Such efforts -- which include taking more compensation in the form of tax-advantaged health-care benefits -- reduce revenue for the government and "increase deadweight losses" for the economy, he added.

Very high top tax rates also may have long-run effects on growth that aren't immediately discernible, said Joel Slemrod, chair of the economics department at the University of Michigan in Ann Arbor.

"New people coming into the labor force might decide it's not worth it" to try so hard to get ahead, he said.

Depressed Labor Supply

High taxes have depressed the labor supply in European economies, according to economist Edward C. Prescott, a Nobel laureate, who argues that Americans generally work more hours because U.S. tax rates are lower. The result: U.S. inflation- adjusted GDP per capita in 2010 was about 40 percent higher than the average for the euro area, according to data from the Organization for Economic Cooperation and Development in Paris.

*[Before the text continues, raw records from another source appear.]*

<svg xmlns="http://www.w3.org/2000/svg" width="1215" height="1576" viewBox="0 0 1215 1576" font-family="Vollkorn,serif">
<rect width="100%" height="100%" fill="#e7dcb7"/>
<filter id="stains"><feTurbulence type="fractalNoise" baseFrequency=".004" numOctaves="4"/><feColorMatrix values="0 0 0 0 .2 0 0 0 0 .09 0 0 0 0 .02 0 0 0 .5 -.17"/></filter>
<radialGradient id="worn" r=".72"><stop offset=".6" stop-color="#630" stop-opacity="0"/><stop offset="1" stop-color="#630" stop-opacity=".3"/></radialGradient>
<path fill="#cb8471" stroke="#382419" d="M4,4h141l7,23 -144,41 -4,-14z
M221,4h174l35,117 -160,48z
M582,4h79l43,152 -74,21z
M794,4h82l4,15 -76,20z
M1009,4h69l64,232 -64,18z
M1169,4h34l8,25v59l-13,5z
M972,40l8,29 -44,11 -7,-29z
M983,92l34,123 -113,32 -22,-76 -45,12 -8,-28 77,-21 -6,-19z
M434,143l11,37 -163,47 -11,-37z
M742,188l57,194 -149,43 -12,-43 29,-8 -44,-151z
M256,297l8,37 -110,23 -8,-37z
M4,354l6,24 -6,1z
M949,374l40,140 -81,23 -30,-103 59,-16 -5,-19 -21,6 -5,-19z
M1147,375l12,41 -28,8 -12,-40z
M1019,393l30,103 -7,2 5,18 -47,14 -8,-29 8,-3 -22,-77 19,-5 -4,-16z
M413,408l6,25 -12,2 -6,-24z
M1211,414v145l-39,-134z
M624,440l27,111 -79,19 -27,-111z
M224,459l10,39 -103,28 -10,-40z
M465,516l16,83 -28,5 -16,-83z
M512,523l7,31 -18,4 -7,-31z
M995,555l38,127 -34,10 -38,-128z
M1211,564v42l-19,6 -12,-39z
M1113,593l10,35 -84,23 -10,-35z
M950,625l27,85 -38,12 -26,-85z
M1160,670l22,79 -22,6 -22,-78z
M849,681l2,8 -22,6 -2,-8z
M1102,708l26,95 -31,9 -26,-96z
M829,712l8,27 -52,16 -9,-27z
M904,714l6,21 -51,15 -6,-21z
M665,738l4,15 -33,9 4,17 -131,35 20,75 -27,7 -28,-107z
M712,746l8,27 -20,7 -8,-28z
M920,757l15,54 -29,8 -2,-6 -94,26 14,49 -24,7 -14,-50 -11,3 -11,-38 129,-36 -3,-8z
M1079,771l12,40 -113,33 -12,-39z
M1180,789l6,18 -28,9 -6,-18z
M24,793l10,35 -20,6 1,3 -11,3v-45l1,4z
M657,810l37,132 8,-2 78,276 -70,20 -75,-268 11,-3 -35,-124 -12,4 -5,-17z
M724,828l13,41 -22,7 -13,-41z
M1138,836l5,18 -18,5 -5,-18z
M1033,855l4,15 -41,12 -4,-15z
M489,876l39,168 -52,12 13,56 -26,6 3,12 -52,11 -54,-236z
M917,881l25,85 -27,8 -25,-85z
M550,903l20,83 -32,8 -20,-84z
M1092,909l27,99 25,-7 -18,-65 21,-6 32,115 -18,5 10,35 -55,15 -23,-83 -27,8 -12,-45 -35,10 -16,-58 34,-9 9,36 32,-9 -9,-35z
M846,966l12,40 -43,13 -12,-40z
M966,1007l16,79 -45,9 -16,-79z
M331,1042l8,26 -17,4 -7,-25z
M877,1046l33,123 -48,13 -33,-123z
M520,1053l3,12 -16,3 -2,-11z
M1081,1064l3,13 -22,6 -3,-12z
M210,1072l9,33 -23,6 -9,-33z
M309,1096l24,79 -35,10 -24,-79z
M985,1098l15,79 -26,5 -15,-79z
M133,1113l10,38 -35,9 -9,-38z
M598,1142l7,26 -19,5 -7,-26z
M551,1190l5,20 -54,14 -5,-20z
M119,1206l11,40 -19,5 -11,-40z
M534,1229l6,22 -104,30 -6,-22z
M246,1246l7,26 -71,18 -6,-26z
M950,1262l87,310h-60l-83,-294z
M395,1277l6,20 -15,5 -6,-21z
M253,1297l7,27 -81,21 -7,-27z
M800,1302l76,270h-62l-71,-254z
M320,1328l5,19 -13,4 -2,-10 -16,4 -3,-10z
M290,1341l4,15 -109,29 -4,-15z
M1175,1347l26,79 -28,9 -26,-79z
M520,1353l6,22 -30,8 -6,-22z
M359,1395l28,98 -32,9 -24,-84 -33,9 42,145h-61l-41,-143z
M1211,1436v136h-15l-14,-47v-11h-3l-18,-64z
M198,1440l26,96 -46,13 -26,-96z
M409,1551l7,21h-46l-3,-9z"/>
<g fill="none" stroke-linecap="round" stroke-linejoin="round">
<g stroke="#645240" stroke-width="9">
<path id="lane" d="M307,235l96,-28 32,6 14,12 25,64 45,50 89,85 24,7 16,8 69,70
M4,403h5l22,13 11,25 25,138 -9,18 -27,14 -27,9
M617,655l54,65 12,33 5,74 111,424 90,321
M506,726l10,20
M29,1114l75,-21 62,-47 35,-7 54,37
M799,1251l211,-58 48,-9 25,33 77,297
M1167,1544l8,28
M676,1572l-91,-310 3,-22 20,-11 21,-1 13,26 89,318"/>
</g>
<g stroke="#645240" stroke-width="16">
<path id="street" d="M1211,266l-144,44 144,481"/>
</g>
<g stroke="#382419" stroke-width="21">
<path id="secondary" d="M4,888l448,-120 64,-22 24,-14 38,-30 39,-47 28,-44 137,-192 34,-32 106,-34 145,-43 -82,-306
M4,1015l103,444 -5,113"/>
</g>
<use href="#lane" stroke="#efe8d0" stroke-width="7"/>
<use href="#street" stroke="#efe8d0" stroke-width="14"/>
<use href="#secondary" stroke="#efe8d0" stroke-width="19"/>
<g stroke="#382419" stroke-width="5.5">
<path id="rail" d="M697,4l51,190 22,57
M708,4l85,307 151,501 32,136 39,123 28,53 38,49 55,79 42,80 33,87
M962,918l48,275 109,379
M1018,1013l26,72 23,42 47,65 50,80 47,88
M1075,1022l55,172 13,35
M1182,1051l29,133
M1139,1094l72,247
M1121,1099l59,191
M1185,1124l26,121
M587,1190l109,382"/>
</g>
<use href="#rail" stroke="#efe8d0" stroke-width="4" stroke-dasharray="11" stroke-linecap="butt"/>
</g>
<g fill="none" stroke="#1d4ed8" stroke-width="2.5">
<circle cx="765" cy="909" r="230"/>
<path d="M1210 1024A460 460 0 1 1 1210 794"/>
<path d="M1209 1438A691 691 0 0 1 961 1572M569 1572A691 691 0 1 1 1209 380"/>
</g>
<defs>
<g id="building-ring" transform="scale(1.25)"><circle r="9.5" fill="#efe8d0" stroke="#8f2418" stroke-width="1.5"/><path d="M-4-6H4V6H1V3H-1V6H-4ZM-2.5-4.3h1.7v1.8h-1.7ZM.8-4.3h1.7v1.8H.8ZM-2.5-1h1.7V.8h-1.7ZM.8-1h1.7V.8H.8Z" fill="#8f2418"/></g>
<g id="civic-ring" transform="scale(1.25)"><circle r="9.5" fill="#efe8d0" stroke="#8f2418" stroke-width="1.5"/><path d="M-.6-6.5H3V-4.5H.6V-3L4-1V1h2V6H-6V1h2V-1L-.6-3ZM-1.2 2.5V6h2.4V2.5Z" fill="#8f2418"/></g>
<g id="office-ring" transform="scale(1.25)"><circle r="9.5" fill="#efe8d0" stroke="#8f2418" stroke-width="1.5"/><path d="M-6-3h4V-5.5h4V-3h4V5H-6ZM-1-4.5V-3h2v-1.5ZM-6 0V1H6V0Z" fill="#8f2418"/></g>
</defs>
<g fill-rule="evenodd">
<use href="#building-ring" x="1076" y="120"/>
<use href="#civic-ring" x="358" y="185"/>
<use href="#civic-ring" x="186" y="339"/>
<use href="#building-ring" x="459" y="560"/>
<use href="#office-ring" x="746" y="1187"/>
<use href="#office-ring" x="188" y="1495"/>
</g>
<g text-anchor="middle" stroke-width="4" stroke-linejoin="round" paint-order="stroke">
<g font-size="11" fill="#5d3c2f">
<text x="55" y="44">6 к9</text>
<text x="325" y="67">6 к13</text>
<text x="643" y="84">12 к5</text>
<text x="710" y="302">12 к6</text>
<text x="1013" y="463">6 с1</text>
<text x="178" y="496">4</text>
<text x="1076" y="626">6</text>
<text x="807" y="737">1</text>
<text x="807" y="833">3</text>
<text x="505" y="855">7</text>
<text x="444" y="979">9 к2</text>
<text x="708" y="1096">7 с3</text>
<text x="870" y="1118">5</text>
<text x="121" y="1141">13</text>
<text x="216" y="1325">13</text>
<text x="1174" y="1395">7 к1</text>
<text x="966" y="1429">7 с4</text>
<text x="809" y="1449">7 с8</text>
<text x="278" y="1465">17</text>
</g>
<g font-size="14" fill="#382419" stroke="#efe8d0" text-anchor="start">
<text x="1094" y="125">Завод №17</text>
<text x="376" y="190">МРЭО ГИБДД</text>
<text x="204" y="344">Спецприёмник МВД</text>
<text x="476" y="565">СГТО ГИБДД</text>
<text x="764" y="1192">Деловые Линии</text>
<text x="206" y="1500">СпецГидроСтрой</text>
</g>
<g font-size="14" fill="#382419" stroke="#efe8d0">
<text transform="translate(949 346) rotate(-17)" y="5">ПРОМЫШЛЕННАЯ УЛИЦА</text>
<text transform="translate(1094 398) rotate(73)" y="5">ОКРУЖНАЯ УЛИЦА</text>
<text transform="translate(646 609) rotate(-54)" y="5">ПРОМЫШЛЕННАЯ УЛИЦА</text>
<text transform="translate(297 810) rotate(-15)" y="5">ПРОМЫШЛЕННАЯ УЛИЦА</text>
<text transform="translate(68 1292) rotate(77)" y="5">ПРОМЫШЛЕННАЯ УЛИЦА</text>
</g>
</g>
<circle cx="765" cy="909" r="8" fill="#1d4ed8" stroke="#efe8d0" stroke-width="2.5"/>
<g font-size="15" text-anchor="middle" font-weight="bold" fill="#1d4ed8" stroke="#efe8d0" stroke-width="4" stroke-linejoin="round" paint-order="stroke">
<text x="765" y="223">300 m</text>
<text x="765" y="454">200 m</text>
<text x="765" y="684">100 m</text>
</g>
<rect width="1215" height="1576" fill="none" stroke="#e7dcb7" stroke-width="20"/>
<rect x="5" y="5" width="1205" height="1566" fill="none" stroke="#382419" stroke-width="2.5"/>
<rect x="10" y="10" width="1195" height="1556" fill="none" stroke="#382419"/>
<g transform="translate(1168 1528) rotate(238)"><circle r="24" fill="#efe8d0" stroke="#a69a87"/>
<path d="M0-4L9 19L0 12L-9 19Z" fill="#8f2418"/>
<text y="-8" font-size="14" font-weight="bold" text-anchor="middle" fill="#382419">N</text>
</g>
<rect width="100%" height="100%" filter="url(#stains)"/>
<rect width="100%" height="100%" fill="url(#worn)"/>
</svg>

"This is nonsense," said the Picketty, 40, a visiting professor at MIT in 2000-2001. "When people in Europe have five weeks of vacation, this is not in response to high tax rates."

Saez, 39, said increases in top rates should be coupled with steps to close loopholes and broaden the tax base to limit the avoidance efforts Feldstein worries about.

Capital-gains taxes should be raised as well, said Saez, a French and U.S. citizen. That would discourage business leaders from trying to take more of their compensation in shares, rather than salary, to avoid paying higher income-tax rates. The top U.S. rate on long-term gains is 15 percent.

Move Together

Taxes on capital and labor income earned by the wealthy "don't have to match, but they should move together and shouldn't be too far apart," Diamond said.

An increase would hurt the stock market and the economy, argued Romney adviser Hubbard, who is also dean of the graduate business school at Columbia University in New York.